Le terme « dégénératif » correspond au processus qui touche la cellule et nous ne sommes pas obligés de faire l’amalgame entre la cellule et l’individu — même si cette confusion existe dans des représentations profanes largement alimentées par les angoisses vis-à-vis de la maladie. L’abandon du terme « dégénératif », ce qui pourrait être une exception française en décalage avec le vocabulaire international, devra être justifié. Soit parce qu’il faut lutter contre des représentations aux conséquences socialement délétères, soit parce que le terme n’est pas approprié, c’est-à-dire qu’une dégénérescence des neurones ne participerait pas à l’une ou l’autre des pathologies concernées. Par ailleurs, « évolutif » ne dit pas tout et prête à confusion. La plupart, sinon toutes les affections, sont évolutives ; le diabète est évolutif par exemple. Il faudrait au minimum parler de « neuro-évolutif » pour éviter une première confusion. La plupart, sinon toutes les affections neuro-évolutives dont nous parlons ici sont basées sur une dégénérescence des neurones et une involution des capacités cognitives et/ou instrumentale et/ou sensori-motrices, etc. Suggérer l’usage d’un terme plus neutre comme « évolutif » ne revient-il pas à maquiller les faits, dissimuler ce qui dérange et introduire une confusion, peut-être même un mensonge par omission ? Ceci questionne même si l’objectif a priori est louable : apaiser l’angoisse de la personne touchée (et sans doute la nôtre) quand il s’agit d’échanger avec elle. Peut-être est-ce aussi une volonté farouche de contrer le désespoir, de consolider une humanité qu’on pressent vulnérable ou d’adopter une attitude insufflant l’espoir. Un mouvement proche est perceptible quand, face aux déficits croissants et inéluctables constituant le tableau clinique, on rappelle qu’il faut mettre l’accent sur les ressources préservées, comme détournant son regard du verre à moitié vide pour regarder celui à moitié plein, en négligeant de regarder le verre tel qu’il est simplement.
 
Une seconde réflexion s’engage sur l’identité et les remaniements associés à la survenue de la maladie. L’identité est susceptible d’être bouleversée par toute maladie, neuro-dégénérative ou non. Il n’est pas rare d’entendre des personnes se présenter via une étiquette liée à leur situation de santé : je suis « diabétique », « alcoolique », etc. Ceci peut tout à la fois refléter une forme de stigmatisation, paradoxalement renforcée par celui qui est censé en être victime, mais aussi favoriser la mobilisation de la part de l’environnement d’aides destinées à « l’être malade ». Plus largement, on dispose de modèles des réactions psychologiques (déni, colère, marchandage, acceptation, etc.) face à la maladie.

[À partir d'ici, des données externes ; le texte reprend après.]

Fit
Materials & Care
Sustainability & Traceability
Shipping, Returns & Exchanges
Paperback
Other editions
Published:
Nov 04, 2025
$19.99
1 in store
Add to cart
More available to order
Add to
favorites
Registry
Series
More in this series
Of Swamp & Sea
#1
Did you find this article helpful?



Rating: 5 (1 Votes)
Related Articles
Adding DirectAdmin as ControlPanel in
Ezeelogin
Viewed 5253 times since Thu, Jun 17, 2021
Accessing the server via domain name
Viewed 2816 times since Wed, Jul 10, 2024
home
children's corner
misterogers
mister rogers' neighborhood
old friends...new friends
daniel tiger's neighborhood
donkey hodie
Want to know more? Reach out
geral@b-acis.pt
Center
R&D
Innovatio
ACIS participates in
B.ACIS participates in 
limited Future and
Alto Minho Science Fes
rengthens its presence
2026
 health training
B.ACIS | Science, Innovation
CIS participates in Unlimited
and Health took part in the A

Ces modèles ont une utilité forte pour sensibiliser les élèves-soignants à la diversité des manifestations émotionnelles du patient et pour les rassurer quant à la nature transitoire de ces réactions. Ils ont toutefois le défaut de figer les choses, d’enfermer les réactions dans des étiquettes et dans un itinéraire émotionnel créant l’impression que ces réactions seraient familières ou prévisibles et donnant donc une illusion de maîtrise. Ce type de modèle peut empêcher de réfléchir, brider la créativité et la souplesse dans la relation thérapeutique, voire même tuer l’écoute. Il faudrait donc les éprouver et peut-être les amender, notamment dans la clinique des maladies neuro-dégénératives. De plus, si on souligne l’aspect dégénératif ou évolutif, il faut tenir compte non pas d’un seul mais d’une cascade de bouleversements. Force est de constater dans l’ensemble des maladies chroniques que l’instauration de tout changement (un traitement plus efficace par exemple) est susceptible de fragiliser l’individu et son rapport à la maladie. Ainsi les modèles de deuil, déni, acceptation, résignation, etc., sont à réinventer à l’échelle temporelle de chaque maladie et, pour ce qui nous concerne, en questionnant la spécificité du « dégénératif ».

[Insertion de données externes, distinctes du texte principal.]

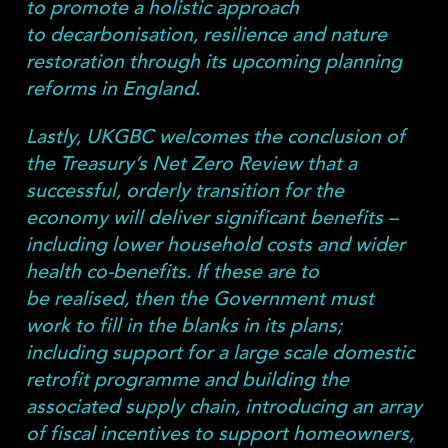
to promote a holistic approach
to decarbonisation, resilience and nature
restoration through its upcoming planning
reforms in England.
Lastly, UKGBC welcomes the conclusion of
the Treasury’s Net Zero Review that a
successful, orderly transition for the
economy will deliver significant benefits –
including lower household costs and wider
health co-benefits. If these are to
be realised, then the Government must
work to fill in the blanks in its plans;
including support for a large scale domestic
retrofit programme and building the
associated supply chain, introducing an array
of fiscal incentives to support homeowners,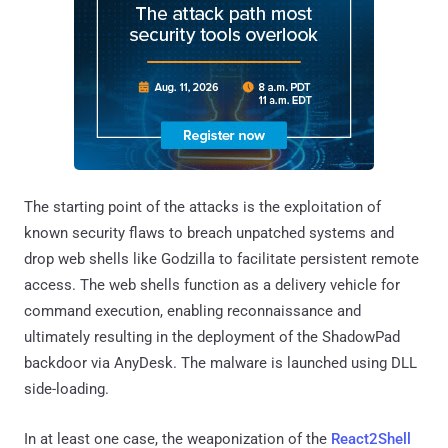
The starting point of the attacks is the exploitation of
known security flaws to breach unpatched systems and
drop web shells like Godzilla to facilitate persistent remote
access. The web shells function as a delivery vehicle for
command execution, enabling reconnaissance and
ultimately resulting in the deployment of the ShadowPad
backdoor via AnyDesk. The malware is launched using DLL
side-loading.
In at least one case, the weaponization of the
React2Shell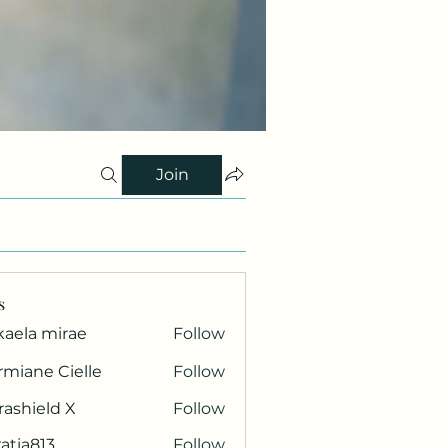
Join
s
kaela mirae
Follow
miane Cielle
Follow
rashield X
Follow
atia813
Follow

Dernier point quand on questionne l’identité et ses bouleversements, il faut tenir compte de notre contexte où le support organique des processus sous-tendant l’identité est celui qui précisément est mis à mal. On aborde donc l’identité d’une personne qui peut craindre de perdre son identité. On aborde aussi des remaniements alors que les processus de remaniement peuvent être altérés. Le défi est d’envergure.